I'm trying to figure out the current annual volume of sequencing data produced either in bytes or basepairs as there doesn't seem to be up to date information about it.
Even now in 2023 most references point back to the 2015 paper titled “Big Data: Astronomical or Genomical?” which projected that by 2025, the volume of sequenced genomic data would fall in the range of 2-40 exabytes.
However, relying on an 8-year-old projection in 2023 is not entirely fair.
The 40 exabytes projection was based on a historical growth rate in sequencing data volume doubling every 7 months (approx. 3.3x annually) - a trend that held true up to 2015.
Additionally, the paper cited the size of the Sequence Read Archive (SRA) as an example.
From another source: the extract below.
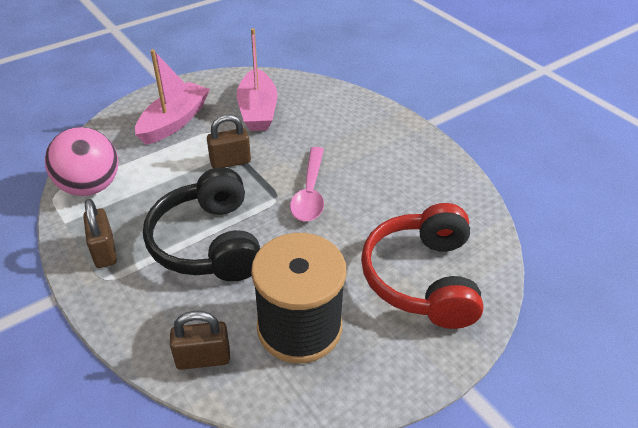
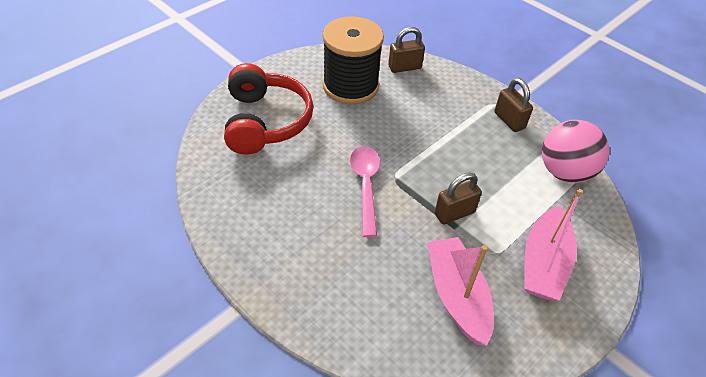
camera: 170 degrees right, 5 degrees up
(208, 242) = (435, 133): black headphones -> none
It stated that the SRA held 3.6 petabytes of data in 2015, with the top 20 institutes storing 100 petabytes in total.
Interestingly, an AWS blog noted that this had grown to 36 petabytes by the end of 2020. That represents a 10-fold increase over roughly six years, which equates to an annual growth rate of about 47% far from the historical 3.3x annual increase as projected in the paper.
With this context, I'm curious: does anyone have insights or more recent data on the current volume of genomic data sequencing?
Do the figures of 2 to 40 exabytes sound reasonable?
Thank you in advance for any input or guidance!
Illumina blog also citing this paper which seems unsubstantiated:
https://www.illumina.com/company/news-center/blog/solving-for-the-information-gap-in-genomics-breakthroughs.html
Illumina estimates 4M humans have been sequenced so far - I suspect this means WGS since Regeneron alone has 1M exomes (idk there might be 10M exomes total?) and UKBB+AllofUs=1.5M WGS - which seems consistent with that figure https://www.illumina.com/company/news-center/feature-articles/25-greatest-impacts-in-25-years--a-look-back-at-illumina-and-the.html
So to clarify:
With:
I think there are at least 4M WGS sequences. I have no idea how many exome sequences but probably some multiple of that.